Figure out what your goal is. Do you want to be delta neutral? Some kind of partial hedge? The possibilities are endless. Sell futures, sell calls, buy puts, etc. etc. against your position. Or just reduce your size
First ask yourself, why do you want to hedge? As that would help find the more suitable hedge Like if I had a long SPX call, and wanted to hedge against some emergency oil news. I could buy a put in XLE or whatever ETF/stocks that matches the SPX energy sector to negate the outcome of that news event while still being long the other SPX sectors.
I assume you want to hedge deltas Cleanest way = sell Es future (50 deltas per) Next choice = sell 100 SPY shares
I assumed you are a fellow retail option trader? If you have a long call SPX you must be expecting SPX to go up? You already are at a limited loss situation any additional hedge will typically limit your up side so why hedge? If you are not sure, then do a spread instead to further reduce downside but will then limit your upside. There is no free lunch.
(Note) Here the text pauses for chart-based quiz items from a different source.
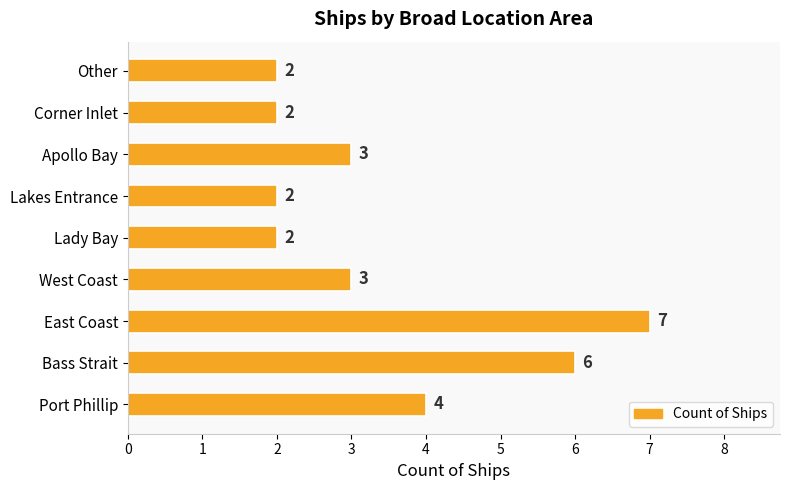

What is the greatest value displayed?

7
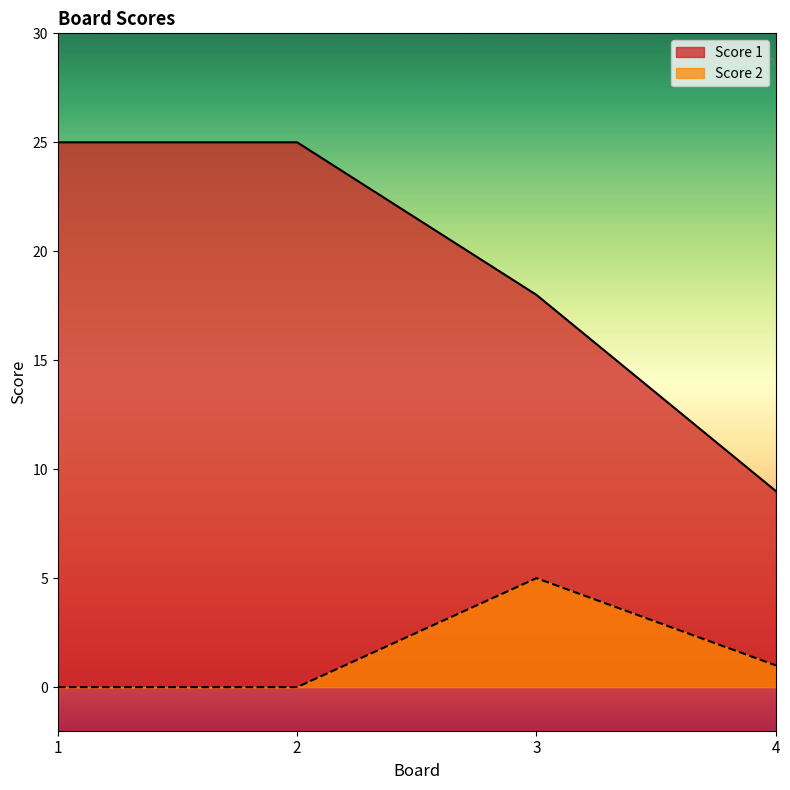

What is the average value of the Score 2 series?

2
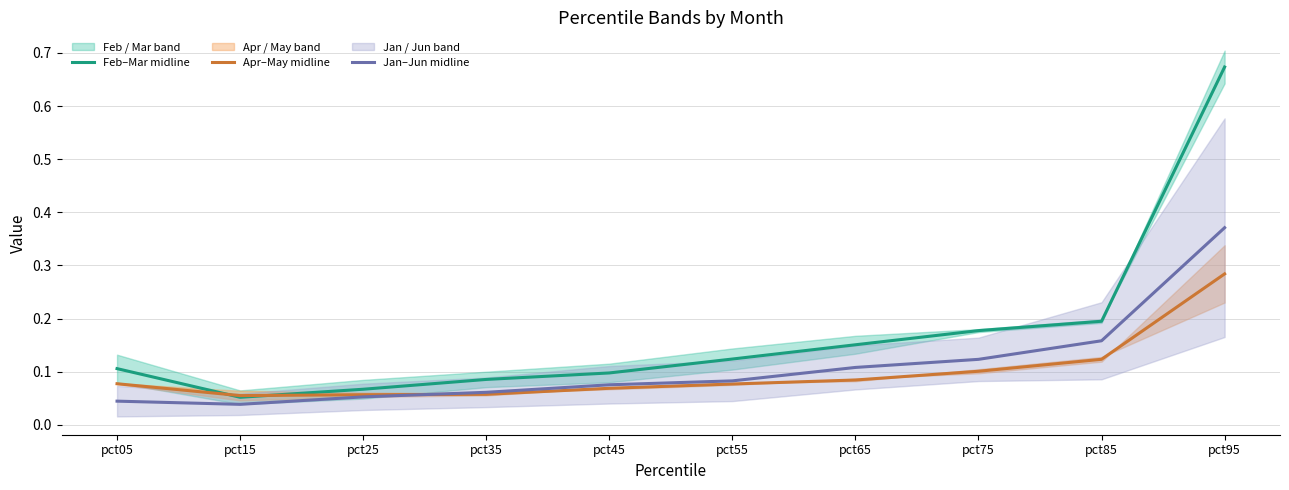

How many times do Feb–Mar midline and Apr–May midline cross each other?

2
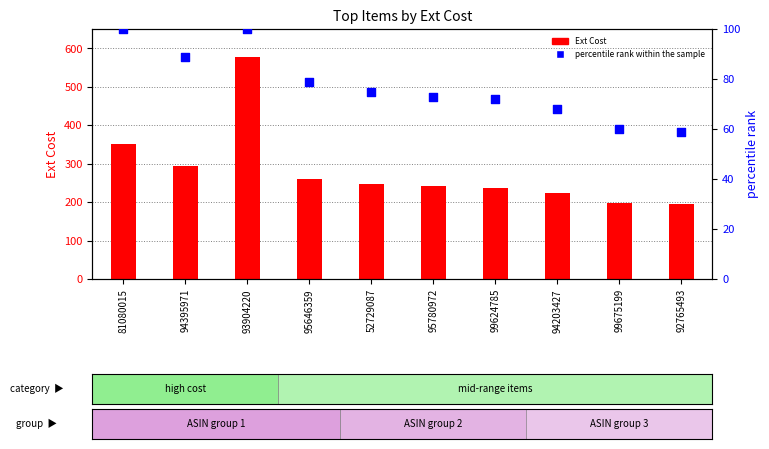

What is the total value across all series at 94395971?

382.0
You hedge long calls to collect the gamma. If you have 100 deltas in OTM SPX calls and -1000 SPY.. market closes 2.5% in either direction [or whatever the vol is priced at] over the next week and you make money either way.
There is an unlimited number of ways to hedge a long call in the SPX. However I wouldn’t recommend more long premium, so in this case you would want to sell another call option against the call you already own. If you’re bullish, which is most likely since you're long a call, you would want to sell a deeper out of the money call option to reduce your premium risk while still allowing you to benefit with upward movement.
Respectfully disagree. The other month I accidentally bought an SPX call strike I wanted a few weeks earlier than I intended. It cost me like .15 and it finished ITM by $3 or something. Positive convexity is one of the most attractive features of long premium; I don't understand why anyone would give that away for a few dollars by selling a higher strike. Especially in SPX where the vol figures just get thinner and thinner as you go up. If you're after a capped payment for risk I think there's almost always a better way to structure it than debit vert.